Schule kann nicht alles ausbügeln
Wirtschaft als Pflichtfach löst die Probleme nicht
"Ich bin fast 18 und hab keine Ahnung von Steuern, Miete oder Versicherungen. Aber ich kann ‘ne Gedichtsanalyse schreiben. In 4 Sprachen“ — mit ihrem Tweet hat die Kölner Schülerin Naina einen Nerv getroffen und die alte Diskussion über den Anspruch von Schule, auf das Leben vorzubereiten, wiederbelebt. Vor allem der Jugend, durch G8 und andere Schulreformen geplagt, spricht sie aus dem Herzen.
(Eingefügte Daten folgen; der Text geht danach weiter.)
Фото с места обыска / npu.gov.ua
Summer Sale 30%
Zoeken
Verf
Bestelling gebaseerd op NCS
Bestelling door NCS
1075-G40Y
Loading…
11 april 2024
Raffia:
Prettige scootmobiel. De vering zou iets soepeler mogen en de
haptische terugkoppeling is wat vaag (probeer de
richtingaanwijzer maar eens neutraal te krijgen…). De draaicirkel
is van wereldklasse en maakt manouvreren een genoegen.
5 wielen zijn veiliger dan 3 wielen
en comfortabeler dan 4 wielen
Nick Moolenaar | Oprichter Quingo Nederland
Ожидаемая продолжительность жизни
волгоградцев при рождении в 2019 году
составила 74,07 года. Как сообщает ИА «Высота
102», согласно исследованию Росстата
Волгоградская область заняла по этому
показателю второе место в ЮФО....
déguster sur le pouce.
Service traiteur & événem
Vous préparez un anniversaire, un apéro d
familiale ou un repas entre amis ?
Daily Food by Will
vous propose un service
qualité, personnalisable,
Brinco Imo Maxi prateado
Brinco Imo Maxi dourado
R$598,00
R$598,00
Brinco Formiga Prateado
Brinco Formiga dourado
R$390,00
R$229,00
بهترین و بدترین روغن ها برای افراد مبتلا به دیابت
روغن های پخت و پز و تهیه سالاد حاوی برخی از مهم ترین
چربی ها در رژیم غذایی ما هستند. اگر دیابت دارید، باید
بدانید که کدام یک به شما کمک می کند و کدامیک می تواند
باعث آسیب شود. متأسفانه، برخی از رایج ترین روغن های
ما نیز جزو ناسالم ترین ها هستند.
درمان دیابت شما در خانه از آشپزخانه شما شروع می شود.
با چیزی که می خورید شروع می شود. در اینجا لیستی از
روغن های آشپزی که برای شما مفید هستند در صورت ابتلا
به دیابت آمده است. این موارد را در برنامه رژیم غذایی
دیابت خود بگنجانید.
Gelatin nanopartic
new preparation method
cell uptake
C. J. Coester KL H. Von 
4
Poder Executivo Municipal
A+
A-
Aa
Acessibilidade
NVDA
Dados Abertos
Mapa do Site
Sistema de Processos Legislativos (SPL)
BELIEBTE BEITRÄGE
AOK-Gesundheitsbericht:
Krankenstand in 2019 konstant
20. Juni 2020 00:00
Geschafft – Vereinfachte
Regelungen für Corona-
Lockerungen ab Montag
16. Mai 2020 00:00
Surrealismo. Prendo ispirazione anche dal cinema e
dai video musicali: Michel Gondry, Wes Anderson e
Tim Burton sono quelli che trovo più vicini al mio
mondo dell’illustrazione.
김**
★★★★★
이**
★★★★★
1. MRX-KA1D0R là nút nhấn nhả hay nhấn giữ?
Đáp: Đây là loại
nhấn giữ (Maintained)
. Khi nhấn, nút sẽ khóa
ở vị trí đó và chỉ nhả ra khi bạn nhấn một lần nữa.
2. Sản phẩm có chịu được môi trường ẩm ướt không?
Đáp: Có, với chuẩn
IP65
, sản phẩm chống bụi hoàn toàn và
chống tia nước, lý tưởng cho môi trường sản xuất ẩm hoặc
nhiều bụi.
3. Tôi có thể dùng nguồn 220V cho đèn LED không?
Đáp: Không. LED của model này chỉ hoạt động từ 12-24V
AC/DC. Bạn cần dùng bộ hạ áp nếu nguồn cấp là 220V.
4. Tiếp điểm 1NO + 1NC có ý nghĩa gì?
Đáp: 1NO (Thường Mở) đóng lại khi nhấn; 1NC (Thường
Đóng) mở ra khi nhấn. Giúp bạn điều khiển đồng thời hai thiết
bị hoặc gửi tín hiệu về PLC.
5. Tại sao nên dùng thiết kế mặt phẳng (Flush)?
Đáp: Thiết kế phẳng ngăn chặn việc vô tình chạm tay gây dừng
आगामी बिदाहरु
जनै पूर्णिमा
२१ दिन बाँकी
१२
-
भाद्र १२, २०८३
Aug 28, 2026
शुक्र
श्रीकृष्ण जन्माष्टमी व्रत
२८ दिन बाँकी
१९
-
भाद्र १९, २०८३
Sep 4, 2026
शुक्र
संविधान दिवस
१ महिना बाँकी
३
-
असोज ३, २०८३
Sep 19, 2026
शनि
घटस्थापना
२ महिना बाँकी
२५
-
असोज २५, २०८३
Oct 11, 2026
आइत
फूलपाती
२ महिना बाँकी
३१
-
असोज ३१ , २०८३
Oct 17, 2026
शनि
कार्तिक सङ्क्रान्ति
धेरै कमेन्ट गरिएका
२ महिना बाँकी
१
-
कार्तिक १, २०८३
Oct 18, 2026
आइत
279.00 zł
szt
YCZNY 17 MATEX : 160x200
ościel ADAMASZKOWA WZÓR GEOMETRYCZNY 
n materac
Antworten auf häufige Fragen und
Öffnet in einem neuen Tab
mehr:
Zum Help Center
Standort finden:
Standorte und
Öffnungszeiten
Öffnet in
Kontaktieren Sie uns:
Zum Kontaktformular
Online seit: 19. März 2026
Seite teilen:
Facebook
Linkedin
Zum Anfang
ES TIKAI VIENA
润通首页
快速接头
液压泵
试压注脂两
Aber auch viele Lehrer und Eltern liebäugeln mit dem Fach Wirtschaft im Lehrplan. Erst 2013 debattierten Politiker und Verbände im Land (ergebnislos) darüber, Verbraucherbildung oder Haus-Management zum Pflichtfach zu erheben.
Also einfach ein weiteres Fach einführen und alles wird gut? Nein, und das nicht nur, weil es den prall gefüllten Lehrplan noch mehr belasten würde. Nein, denn der Bildungsauftrag der Schule darf sich nicht darauf beschränken, Wissen zu vermitteln, das im Alltag angewendet werden kann. Das nur dann für gut befunden wird, wenn es sich in barer Münze auszahlt oder zumindest zu beruflichem Erfolg führt. Wo, wenn nicht in der Schule, kann der Grundstock für so etwas wie Allgemeinbildung gelegt, kann Neugier auf Gedanken und Welten jenseits des Hier und Jetzt vermittelt werden. Deutschland, das Land der Dichter und Denker, droht zu verarmen, wenn es immer mehr den Nutzen zum Maßstab aller Dinge macht.
Die Gradwanderung zwischen weltfremder Vergeistigung einerseits und kurzsichtigem Pragmatismus andererseits kann nur gelingen, wenn beide Seiten aufeinander zugehen. Lehrpläne sind keine ehernen Gesetze, sondern müssen immer wieder hinterfragt und den sich ändernden Anforderungen von Beruf und Gesellschaft angepasst werden. Das Wissen um Literaturklassiker darf den Erwerb wirtschaftlicher Grundkenntnisse nicht ausschließen. Schüler sind künftige Konsumenten und aktive Gestalter unserer Gesellschaft.
Dafür müssen sie fit gemacht werden — in der Schule, in der Familie und im Freundeskreis. Schule kann nicht alles und schon gar nicht ausbügeln, was im Privatleben versäumt wird. Auch die Schüler selbst können hier einen Anteil übernehmen. So manches Wissen stammt aus eigenen Erfahrungen, nicht aus der Schule.